Трэвор нахмурился, потянувшись к моей руке. Тепло его пальцев больно обожгло мою кожу, и я одернула руку.
– Тебе не нужно читать этот дневник.
Он склонил голову набок.
– Не нужно.
Тогда, какого черта он его держит при себе? Ему мало того, что я итак, как говорящий комок нервов?
– Скажи, что ты хочешь от меня, Трэвор. Я сделаю это, ты отдашь мне дневник, и мы разойдемся, как в море корабли.
– Трудно сказать, что конкретно я хочу от тебя. – Он постучал пальцем по губам.
– Шантажировать – это грязно.
– А разве я не говорил, что ты и я, играем грязно?
Мои глаза защипало, но только потому, что я перестала моргать.
Он хочет извести меня. Хочет завербовать моих родителей… что дальше? Захочет, соприсутствовать на родах тети Эмбер или отчитать безвременно умершего дальнего родственника?
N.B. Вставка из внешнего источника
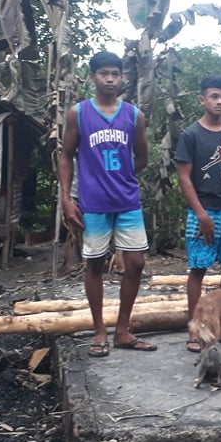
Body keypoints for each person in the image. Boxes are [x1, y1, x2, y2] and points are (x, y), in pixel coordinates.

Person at [58, 51, 156, 357]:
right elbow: (66, 155)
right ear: (93, 77)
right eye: (104, 74)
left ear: (122, 77)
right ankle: (100, 330)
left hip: (127, 200)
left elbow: (142, 157)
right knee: (95, 264)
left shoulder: (134, 115)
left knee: (136, 263)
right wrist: (66, 198)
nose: (110, 79)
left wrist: (121, 177)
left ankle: (123, 330)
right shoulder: (78, 114)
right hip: (93, 203)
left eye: (115, 74)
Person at [175, 75, 221, 353]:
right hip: (202, 210)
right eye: (214, 96)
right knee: (198, 269)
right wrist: (201, 214)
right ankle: (196, 329)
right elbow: (184, 177)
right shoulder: (190, 135)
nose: (219, 101)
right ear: (203, 99)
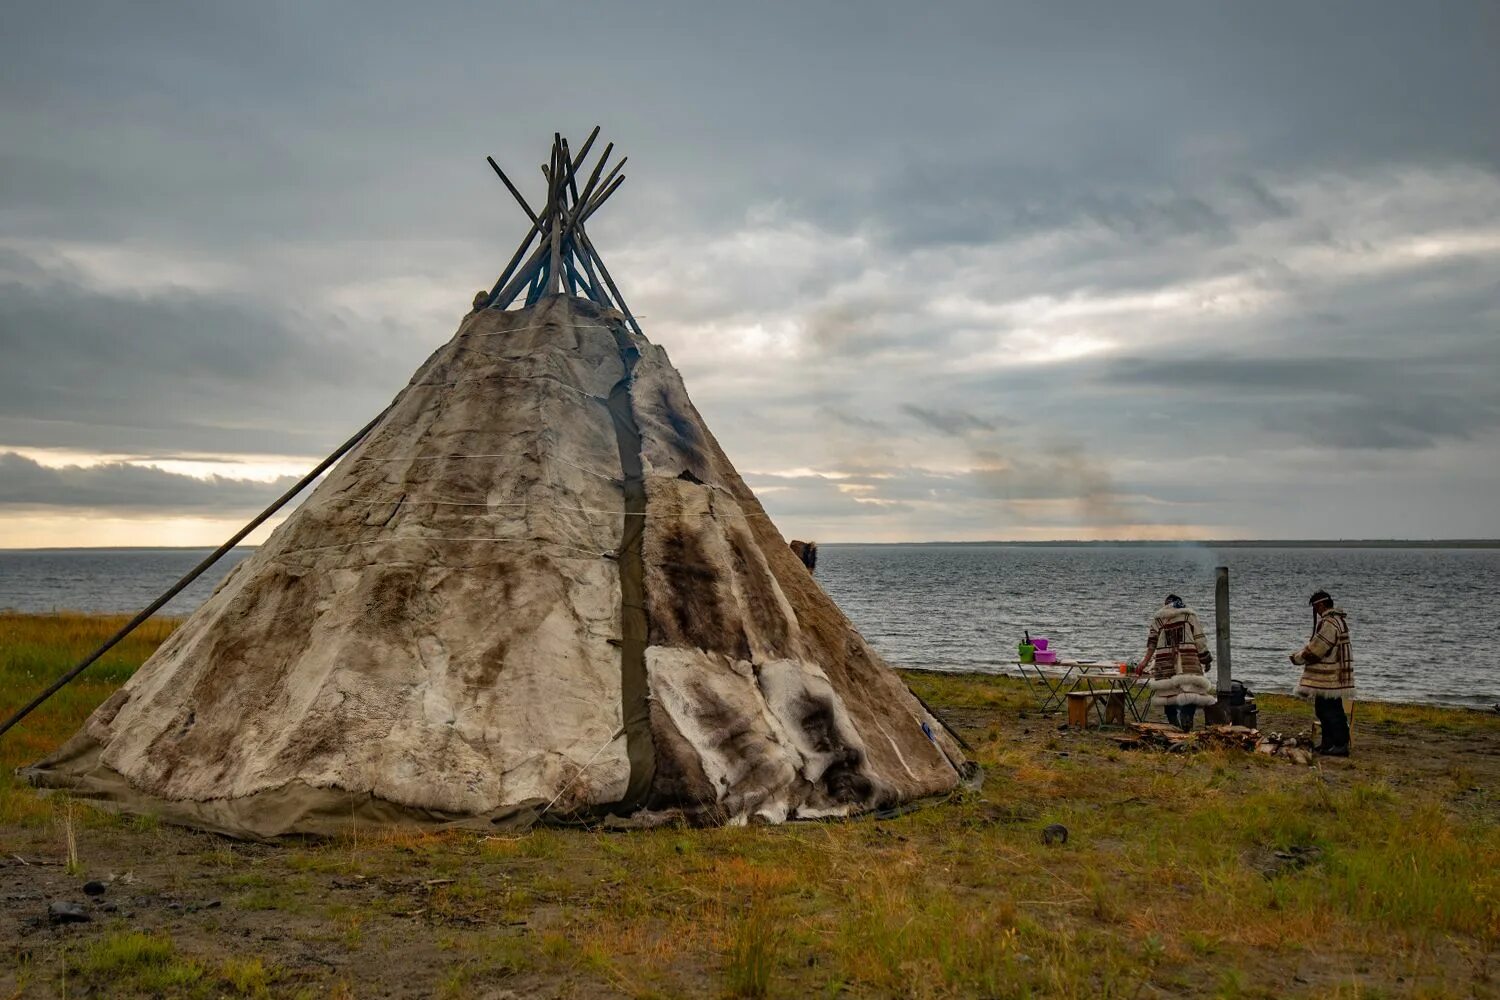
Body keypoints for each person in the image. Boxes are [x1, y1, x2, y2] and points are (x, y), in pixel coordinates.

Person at [1290, 590, 1354, 757]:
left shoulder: (1329, 624)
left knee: (1330, 711)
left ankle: (1340, 744)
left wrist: (1297, 658)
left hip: (1329, 678)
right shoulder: (1338, 621)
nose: (1316, 611)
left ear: (1321, 605)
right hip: (1334, 677)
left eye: (1316, 607)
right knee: (1326, 710)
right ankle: (1328, 743)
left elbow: (1317, 649)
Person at [1140, 594, 1215, 731]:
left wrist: (1144, 663)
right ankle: (1186, 723)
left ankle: (1174, 726)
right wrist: (1206, 660)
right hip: (1188, 662)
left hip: (1165, 664)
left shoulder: (1159, 619)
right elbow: (1200, 641)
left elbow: (1152, 644)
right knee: (1190, 692)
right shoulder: (1189, 616)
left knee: (1169, 695)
– Ладно. Я скажу, чего хочу. – Трэвор наклонился ко мне, а я задержала дыхание. Что он может придумать? Чтобы я пробежала голышом по всему городу, горланя – Трэвор Блэк – красавчик! Я хочу от него ребенка! Или я хочу, стать его сводной сестрой, потому что, сводиться – это все о чем я мечтаю!? – Я не буду читать твой дневник с одним условием, если ты сама мне все расскажешь.
Челюсть хлопнулась об пол.
– Какой бы я не задал тебе вопрос – личного или нет, характера, ты ответишь мне. И честно.
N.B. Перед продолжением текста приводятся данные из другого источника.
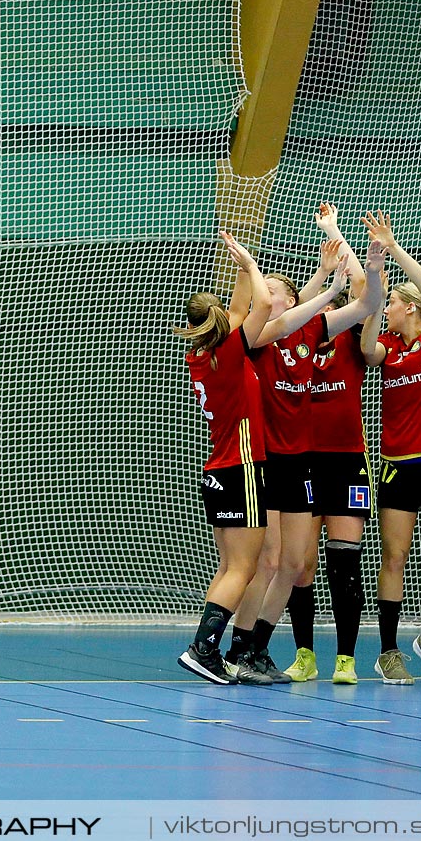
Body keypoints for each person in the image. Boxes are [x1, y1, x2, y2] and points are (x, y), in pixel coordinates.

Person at [220, 235, 355, 685]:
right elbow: (272, 315)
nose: (270, 294)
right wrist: (325, 285)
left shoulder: (307, 335)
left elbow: (345, 307)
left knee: (295, 565)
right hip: (262, 461)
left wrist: (344, 274)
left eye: (278, 289)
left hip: (301, 463)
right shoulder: (255, 339)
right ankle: (237, 649)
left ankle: (257, 647)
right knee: (268, 562)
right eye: (268, 290)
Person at [359, 211, 421, 685]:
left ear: (413, 308)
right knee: (395, 557)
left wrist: (395, 249)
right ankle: (387, 650)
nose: (391, 309)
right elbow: (365, 348)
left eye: (396, 303)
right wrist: (376, 280)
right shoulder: (387, 348)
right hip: (398, 466)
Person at [177, 231, 273, 683]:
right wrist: (253, 266)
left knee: (230, 566)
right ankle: (203, 648)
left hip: (218, 469)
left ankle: (206, 648)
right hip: (243, 467)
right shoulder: (230, 353)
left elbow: (237, 312)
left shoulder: (202, 355)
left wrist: (238, 264)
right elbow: (263, 308)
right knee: (246, 567)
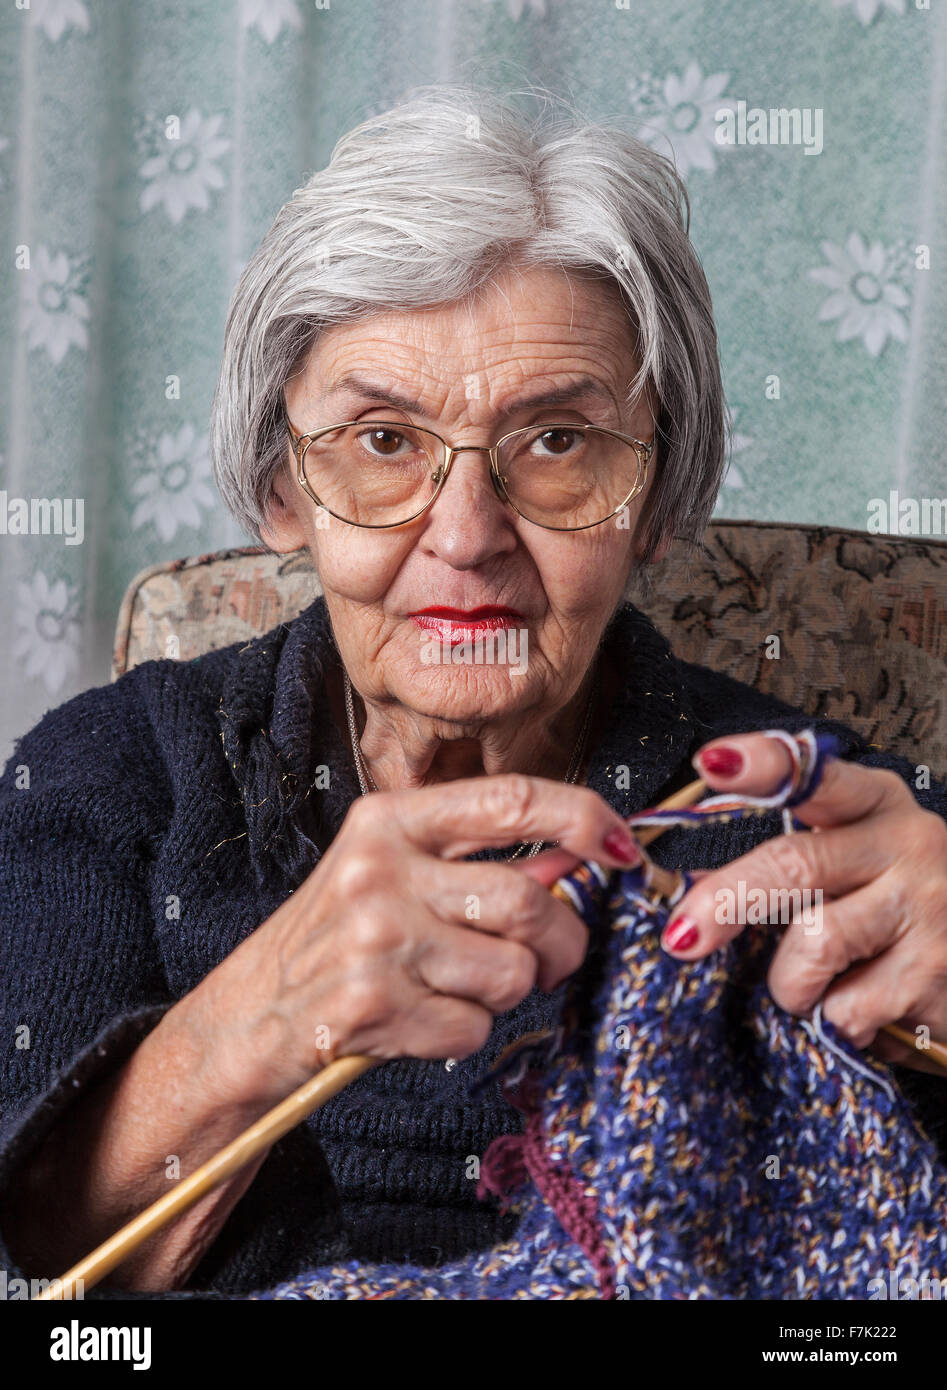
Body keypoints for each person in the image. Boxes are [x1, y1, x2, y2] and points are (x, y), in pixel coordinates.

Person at [1, 84, 945, 1298]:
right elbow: (35, 1236)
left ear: (652, 499)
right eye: (383, 440)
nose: (466, 534)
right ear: (282, 489)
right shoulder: (113, 768)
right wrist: (268, 1016)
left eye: (555, 441)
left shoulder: (818, 816)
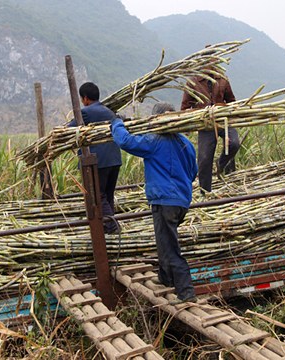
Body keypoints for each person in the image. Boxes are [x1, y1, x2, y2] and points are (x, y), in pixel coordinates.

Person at [110, 102, 198, 305]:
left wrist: (117, 123)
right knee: (164, 240)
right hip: (182, 201)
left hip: (164, 201)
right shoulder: (186, 143)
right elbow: (193, 172)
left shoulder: (155, 141)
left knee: (169, 246)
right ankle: (165, 278)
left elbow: (126, 142)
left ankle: (186, 292)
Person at [68, 82, 122, 234]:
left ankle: (112, 227)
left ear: (85, 98)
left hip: (99, 161)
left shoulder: (86, 113)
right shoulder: (109, 111)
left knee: (98, 195)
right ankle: (108, 227)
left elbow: (69, 131)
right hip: (114, 159)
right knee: (107, 195)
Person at [181, 65, 240, 192]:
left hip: (223, 121)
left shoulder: (222, 79)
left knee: (234, 143)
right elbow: (185, 107)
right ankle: (205, 191)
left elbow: (231, 101)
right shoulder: (193, 81)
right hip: (205, 124)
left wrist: (231, 112)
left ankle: (221, 164)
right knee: (204, 159)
Я открыла рот, чтобы возразить, но он остановил меня жестом.
– В противном случае, я прочту его, и ты не захочешь идти в школу.
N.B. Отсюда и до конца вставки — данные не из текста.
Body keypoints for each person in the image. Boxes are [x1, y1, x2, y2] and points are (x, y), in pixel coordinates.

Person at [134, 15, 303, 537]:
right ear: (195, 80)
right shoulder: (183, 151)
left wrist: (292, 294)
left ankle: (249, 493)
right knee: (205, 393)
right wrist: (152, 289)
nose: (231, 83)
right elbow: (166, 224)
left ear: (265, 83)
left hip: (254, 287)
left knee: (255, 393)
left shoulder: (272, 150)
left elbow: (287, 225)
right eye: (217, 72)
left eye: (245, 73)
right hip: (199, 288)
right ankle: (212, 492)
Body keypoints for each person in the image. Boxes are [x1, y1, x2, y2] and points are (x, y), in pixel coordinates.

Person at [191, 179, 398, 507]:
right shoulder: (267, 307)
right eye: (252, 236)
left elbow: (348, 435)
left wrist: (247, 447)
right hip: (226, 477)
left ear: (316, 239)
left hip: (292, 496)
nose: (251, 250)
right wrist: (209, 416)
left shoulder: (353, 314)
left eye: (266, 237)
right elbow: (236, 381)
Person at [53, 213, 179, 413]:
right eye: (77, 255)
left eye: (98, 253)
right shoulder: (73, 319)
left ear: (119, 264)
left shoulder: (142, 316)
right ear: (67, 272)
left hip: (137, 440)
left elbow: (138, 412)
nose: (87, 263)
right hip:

На мгновение зажмурившись, я отчетливо увидела, как изображение Трэвора, на фоне красно-белых стен и уголка витрины, пошло трещинами и взорвалось в осколках, обнажив его истинную сущность.
Дьявол с изогнутыми рогами и проницательным, взглядом, угольных глаз, в которых плясало пламя.
ГЛАВА 6
Я не могла дышать. Я не могла моргать. Я не могла ничего, потому что слова Трэвора, сделали из меня деревянную игрушку, у которой иссяк весь запас завода. Ключик замер и в гнетущей тишине, раздавались монотонные щелчки, будто между шестеренками застряло перо, не дающее им двигаться вперед.
Он снова пощелкал у меня перед лицом, а я медленно перевела взгляд со стены, на его лицо. Трэвор был серьезен, даже обеспокоен. Возможно, я посинела от шока, но чувства, которые клокотали во мне, из последних сил пинались, пытаясь растормошить меня и вывести из дезориентации.
Я поднялась с места, отстраненно глянув на настенные, и часы и пробормотала, что мне пора домой.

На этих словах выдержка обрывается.